(Saved entries)
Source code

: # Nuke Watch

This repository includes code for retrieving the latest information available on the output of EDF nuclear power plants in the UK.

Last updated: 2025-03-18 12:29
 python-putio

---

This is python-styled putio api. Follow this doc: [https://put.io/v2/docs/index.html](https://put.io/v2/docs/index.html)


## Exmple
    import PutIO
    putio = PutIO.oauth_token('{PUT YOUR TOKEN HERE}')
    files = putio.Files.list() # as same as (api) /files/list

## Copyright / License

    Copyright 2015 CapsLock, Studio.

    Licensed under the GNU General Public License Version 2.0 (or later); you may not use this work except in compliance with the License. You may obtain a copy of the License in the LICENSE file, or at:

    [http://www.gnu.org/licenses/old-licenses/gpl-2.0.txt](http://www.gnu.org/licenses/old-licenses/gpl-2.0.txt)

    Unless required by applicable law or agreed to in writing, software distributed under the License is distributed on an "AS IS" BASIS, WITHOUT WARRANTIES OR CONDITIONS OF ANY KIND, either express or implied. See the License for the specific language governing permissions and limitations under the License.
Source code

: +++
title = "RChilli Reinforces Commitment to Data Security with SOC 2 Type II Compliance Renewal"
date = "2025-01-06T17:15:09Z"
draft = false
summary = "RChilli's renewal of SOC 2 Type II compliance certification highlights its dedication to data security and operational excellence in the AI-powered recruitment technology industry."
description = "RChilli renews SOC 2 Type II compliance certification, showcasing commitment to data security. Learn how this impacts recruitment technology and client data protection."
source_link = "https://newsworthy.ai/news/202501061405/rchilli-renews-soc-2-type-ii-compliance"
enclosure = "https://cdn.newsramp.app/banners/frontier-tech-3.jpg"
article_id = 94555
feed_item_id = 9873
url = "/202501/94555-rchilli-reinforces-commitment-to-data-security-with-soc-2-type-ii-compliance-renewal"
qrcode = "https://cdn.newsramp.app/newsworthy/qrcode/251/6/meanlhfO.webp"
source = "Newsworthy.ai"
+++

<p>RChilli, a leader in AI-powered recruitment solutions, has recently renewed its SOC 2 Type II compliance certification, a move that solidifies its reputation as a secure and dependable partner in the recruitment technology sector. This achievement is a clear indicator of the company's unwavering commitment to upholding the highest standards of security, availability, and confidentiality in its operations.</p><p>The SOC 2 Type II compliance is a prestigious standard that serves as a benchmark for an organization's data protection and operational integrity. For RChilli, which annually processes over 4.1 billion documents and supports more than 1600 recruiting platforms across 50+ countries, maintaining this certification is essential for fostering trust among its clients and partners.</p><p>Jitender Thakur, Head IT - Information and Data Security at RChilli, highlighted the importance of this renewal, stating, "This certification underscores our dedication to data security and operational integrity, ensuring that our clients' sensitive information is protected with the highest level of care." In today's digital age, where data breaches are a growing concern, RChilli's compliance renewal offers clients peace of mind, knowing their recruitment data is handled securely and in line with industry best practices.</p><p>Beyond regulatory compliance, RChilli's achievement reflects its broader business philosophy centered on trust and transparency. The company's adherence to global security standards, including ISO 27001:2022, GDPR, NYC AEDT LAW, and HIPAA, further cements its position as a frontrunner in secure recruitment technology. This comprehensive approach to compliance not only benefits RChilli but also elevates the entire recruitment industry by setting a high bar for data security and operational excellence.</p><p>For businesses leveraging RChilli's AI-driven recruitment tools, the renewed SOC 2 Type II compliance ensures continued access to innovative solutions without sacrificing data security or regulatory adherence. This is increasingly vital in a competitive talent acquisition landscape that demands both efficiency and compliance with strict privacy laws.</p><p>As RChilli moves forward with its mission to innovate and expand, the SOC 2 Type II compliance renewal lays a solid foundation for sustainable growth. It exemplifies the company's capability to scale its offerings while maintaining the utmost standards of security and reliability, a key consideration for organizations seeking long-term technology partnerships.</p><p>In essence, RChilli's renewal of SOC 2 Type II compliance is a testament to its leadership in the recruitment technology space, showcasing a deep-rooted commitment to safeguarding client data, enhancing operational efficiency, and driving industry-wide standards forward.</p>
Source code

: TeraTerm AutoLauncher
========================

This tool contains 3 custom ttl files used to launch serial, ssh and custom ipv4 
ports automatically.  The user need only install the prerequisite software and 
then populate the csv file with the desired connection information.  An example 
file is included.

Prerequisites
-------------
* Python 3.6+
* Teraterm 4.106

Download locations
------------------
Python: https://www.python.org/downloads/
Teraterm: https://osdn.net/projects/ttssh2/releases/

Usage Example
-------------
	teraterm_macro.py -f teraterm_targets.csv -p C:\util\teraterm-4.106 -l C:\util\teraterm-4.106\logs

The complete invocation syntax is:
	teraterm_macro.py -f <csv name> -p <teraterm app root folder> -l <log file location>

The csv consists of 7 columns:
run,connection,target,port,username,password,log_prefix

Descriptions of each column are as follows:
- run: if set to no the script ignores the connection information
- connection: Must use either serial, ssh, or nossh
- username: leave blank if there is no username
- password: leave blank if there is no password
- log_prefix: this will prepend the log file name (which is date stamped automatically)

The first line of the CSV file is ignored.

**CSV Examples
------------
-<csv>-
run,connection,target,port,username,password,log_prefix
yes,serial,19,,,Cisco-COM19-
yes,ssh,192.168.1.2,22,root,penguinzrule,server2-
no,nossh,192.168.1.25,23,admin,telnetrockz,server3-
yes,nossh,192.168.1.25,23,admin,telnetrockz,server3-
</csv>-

# [Description of the task]
Reproduce all of the material above word for word, with every line in its original order.

# [Reply to the task]
Source code

: # Nuke Watch

This repository includes code for retrieving the latest information available on the output of EDF nuclear power plants in the UK.

Last updated: 2025-03-18 12:29
 python-putio

---

This is python-styled putio api. Follow this doc: [https://put.io/v2/docs/index.html](https://put.io/v2/docs/index.html)


## Exmple
    import PutIO
    putio = PutIO.oauth_token('{PUT YOUR TOKEN HERE}')
    files = putio.Files.list() # as same as (api) /files/list

## Copyright / License

    Copyright 2015 CapsLock, Studio.

    Licensed under the GNU General Public License Version 2.0 (or later); you may not use this work except in compliance with the License. You may obtain a copy of the License in the LICENSE file, or at:

    [http://www.gnu.org/licenses/old-licenses/gpl-2.0.txt](http://www.gnu.org/licenses/old-licenses/gpl-2.0.txt)

    Unless required by applicable law or agreed to in writing, software distributed under the License is distributed on an "AS IS" BASIS, WITHOUT WARRANTIES OR CONDITIONS OF ANY KIND, either express or implied. See the License for the specific language governing permissions and limitations under the License.
Source code

: +++
title = "RChilli Reinforces Commitment to Data Security with SOC 2 Type II Compliance Renewal"
date = "2025-01-06T17:15:09Z"
draft = false
summary = "RChilli's renewal of SOC 2 Type II compliance certification highlights its dedication to data security and operational excellence in the AI-powered recruitment technology industry."
description = "RChilli renews SOC 2 Type II compliance certification, showcasing commitment to data security. Learn how this impacts recruitment technology and client data protection."
source_link = "https://newsworthy.ai/news/202501061405/rchilli-renews-soc-2-type-ii-compliance"
enclosure = "https://cdn.newsramp.app/banners/frontier-tech-3.jpg"
article_id = 94555
feed_item_id = 9873
url = "/202501/94555-rchilli-reinforces-commitment-to-data-security-with-soc-2-type-ii-compliance-renewal"
qrcode = "https://cdn.newsramp.app/newsworthy/qrcode/251/6/meanlhfO.webp"
source = "Newsworthy.ai"
+++

<p>RChilli, a leader in AI-powered recruitment solutions, has recently renewed its SOC 2 Type II compliance certification, a move that solidifies its reputation as a secure and dependable partner in the recruitment technology sector. This achievement is a clear indicator of the company's unwavering commitment to upholding the highest standards of security, availability, and confidentiality in its operations.</p><p>The SOC 2 Type II compliance is a prestigious standard that serves as a benchmark for an organization's data protection and operational integrity. For RChilli, which annually processes over 4.1 billion documents and supports more than 1600 recruiting platforms across 50+ countries, maintaining this certification is essential for fostering trust among its clients and partners.</p><p>Jitender Thakur, Head IT - Information and Data Security at RChilli, highlighted the importance of this renewal, stating, "This certification underscores our dedication to data security and operational integrity, ensuring that our clients' sensitive information is protected with the highest level of care." In today's digital age, where data breaches are a growing concern, RChilli's compliance renewal offers clients peace of mind, knowing their recruitment data is handled securely and in line with industry best practices.</p><p>Beyond regulatory compliance, RChilli's achievement reflects its broader business philosophy centered on trust and transparency. The company's adherence to global security standards, including ISO 27001:2022, GDPR, NYC AEDT LAW, and HIPAA, further cements its position as a frontrunner in secure recruitment technology. This comprehensive approach to compliance not only benefits RChilli but also elevates the entire recruitment industry by setting a high bar for data security and operational excellence.</p><p>For businesses leveraging RChilli's AI-driven recruitment tools, the renewed SOC 2 Type II compliance ensures continued access to innovative solutions without sacrificing data security or regulatory adherence. This is increasingly vital in a competitive talent acquisition landscape that demands both efficiency and compliance with strict privacy laws.</p><p>As RChilli moves forward with its mission to innovate and expand, the SOC 2 Type II compliance renewal lays a solid foundation for sustainable growth. It exemplifies the company's capability to scale its offerings while maintaining the utmost standards of security and reliability, a key consideration for organizations seeking long-term technology partnerships.</p><p>In essence, RChilli's renewal of SOC 2 Type II compliance is a testament to its leadership in the recruitment technology space, showcasing a deep-rooted commitment to safeguarding client data, enhancing operational efficiency, and driving industry-wide standards forward.</p>
Source code

: TeraTerm AutoLauncher
========================

This tool contains 3 custom ttl files used to launch serial, ssh and custom ipv4 
ports automatically.  The user need only install the prerequisite software and 
then populate the csv file with the desired connection information.  An example 
file is included.

Prerequisites
-------------
* Python 3.6+
* Teraterm 4.106

Download locations
------------------
Python: https://www.python.org/downloads/
Teraterm: https://osdn.net/projects/ttssh2/releases/

Usage Example
-------------
	teraterm_macro.py -f teraterm_targets.csv -p C:\util\teraterm-4.106 -l C:\util\teraterm-4.106\logs

The complete invocation syntax is:
	teraterm_macro.py -f <csv name> -p <teraterm app root folder> -l <log file location>

The csv consists of 7 columns:
run,connection,target,port,username,password,log_prefix

Descriptions of each column are as follows:
- run: if set to no the script ignores the connection information
- connection: Must use either serial, ssh, or nossh
- username: leave blank if there is no username
- password: leave blank if there is no password
- log_prefix: this will prepend the log file name (which is date stamped automatically)

The first line of the CSV file is ignored.

**CSV Examples
------------
-<csv>-
run,connection,target,port,username,password,log_prefix
yes,serial,19,,,Cisco-COM19-
yes,ssh,192.168.1.2,22,root,penguinzrule,server2-
no,nossh,192.168.1.25,23,admin,telnetrockz,server3-
yes,nossh,192.168.1.25,23,admin,telnetrockz,server3-
</csv>-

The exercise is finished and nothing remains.